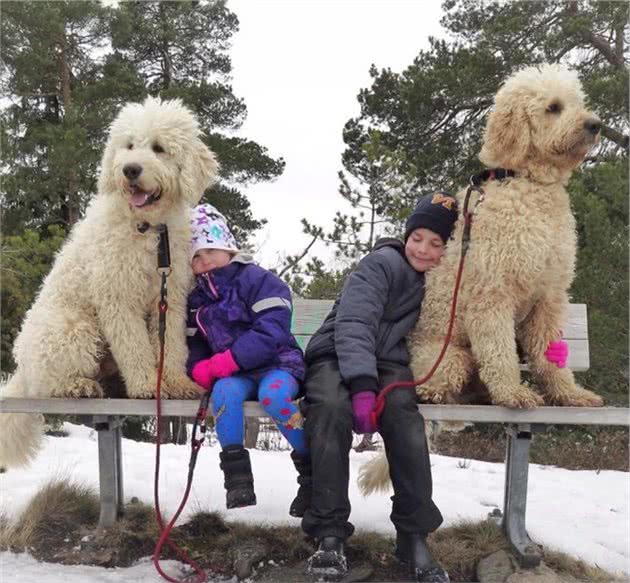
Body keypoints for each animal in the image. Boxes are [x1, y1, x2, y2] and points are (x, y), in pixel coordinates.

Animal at [0, 98, 218, 468]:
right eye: (128, 145)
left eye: (159, 148)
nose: (130, 169)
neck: (148, 229)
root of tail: (21, 371)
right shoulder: (118, 295)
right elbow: (134, 345)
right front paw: (147, 385)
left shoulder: (170, 297)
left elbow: (172, 345)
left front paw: (175, 382)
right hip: (72, 329)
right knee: (50, 381)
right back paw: (79, 386)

*What you will do:*
The answer is a bare number: how many lines of the records contain the string "right"?

*Task solution:*
7